Search the entries for the word "männlich". Copy every line that holds it.

*** Begin section ***

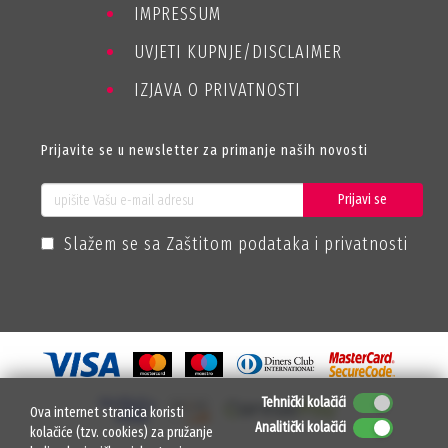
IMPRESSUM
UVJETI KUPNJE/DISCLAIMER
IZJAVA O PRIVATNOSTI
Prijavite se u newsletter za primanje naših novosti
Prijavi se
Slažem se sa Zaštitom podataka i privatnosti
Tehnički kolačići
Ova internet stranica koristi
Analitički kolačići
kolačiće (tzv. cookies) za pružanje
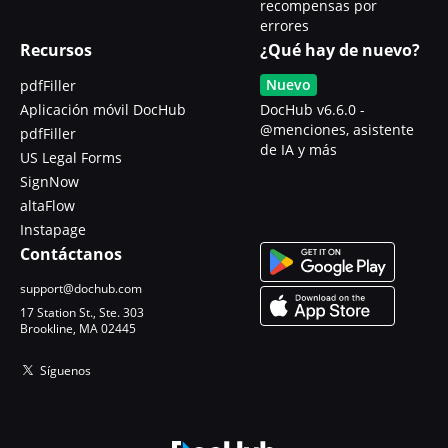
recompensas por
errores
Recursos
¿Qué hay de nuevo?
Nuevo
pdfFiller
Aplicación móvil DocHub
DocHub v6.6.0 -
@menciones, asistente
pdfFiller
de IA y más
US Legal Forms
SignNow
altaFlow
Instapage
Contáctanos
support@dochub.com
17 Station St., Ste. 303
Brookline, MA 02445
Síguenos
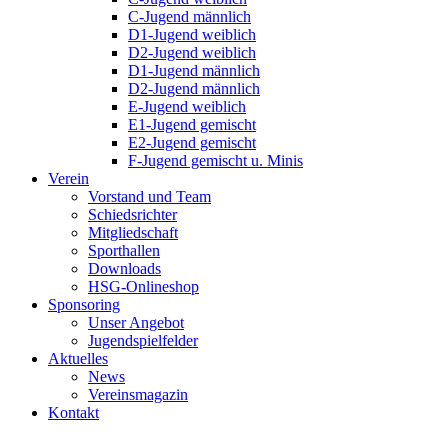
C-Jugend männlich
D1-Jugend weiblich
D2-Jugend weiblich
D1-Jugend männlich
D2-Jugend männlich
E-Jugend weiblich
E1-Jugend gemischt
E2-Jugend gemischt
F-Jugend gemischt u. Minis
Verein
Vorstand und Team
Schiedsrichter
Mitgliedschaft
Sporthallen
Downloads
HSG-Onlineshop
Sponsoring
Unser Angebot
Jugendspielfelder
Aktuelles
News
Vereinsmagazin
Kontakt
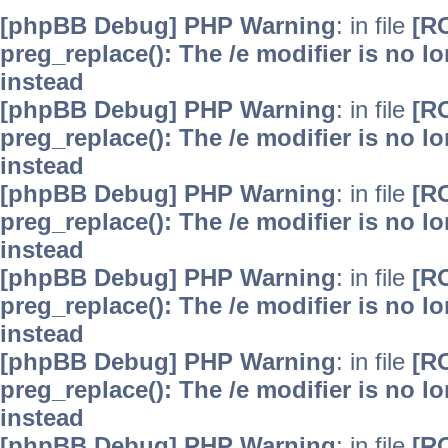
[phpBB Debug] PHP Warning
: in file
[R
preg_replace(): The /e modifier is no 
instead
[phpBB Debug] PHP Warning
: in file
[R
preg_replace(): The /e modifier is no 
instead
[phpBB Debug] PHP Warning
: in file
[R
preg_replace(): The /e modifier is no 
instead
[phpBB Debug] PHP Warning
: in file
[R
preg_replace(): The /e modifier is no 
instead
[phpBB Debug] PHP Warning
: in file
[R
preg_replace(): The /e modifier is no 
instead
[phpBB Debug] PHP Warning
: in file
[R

*** End section ***
*** Begin section ***

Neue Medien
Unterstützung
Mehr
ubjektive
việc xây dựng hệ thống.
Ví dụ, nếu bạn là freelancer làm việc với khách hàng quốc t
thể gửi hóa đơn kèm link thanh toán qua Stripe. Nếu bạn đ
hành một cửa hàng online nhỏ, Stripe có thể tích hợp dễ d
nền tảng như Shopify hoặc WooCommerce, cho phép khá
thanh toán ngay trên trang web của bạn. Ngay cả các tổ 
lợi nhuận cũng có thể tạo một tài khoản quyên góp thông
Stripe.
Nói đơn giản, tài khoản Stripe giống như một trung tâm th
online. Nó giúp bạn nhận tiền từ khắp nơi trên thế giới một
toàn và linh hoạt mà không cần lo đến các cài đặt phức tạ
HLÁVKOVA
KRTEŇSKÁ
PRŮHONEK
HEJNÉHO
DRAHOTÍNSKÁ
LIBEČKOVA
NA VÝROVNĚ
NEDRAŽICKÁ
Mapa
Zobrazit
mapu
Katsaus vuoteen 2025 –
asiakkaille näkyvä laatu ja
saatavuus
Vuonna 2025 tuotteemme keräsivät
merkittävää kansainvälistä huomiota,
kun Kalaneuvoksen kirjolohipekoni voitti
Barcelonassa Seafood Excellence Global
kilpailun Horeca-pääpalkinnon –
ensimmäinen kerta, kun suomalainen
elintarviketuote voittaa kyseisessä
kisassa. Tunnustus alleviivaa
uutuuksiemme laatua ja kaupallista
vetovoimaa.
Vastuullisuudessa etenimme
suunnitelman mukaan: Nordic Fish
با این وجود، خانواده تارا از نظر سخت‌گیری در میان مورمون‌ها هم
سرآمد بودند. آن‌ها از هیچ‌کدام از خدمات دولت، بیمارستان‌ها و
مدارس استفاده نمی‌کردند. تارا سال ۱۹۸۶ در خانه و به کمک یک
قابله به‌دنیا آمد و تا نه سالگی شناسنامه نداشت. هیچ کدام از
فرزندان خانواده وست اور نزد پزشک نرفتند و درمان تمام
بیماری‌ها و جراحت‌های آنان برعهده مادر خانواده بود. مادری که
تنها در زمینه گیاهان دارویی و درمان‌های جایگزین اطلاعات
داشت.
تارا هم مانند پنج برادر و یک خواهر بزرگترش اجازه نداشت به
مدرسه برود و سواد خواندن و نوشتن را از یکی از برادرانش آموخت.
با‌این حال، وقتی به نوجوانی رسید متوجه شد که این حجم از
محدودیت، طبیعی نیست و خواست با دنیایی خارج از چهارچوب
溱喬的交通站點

*** End section ***

» **Reply**:
C-Jugend männlich
D1-Jugend männlich
D2-Jugend männlich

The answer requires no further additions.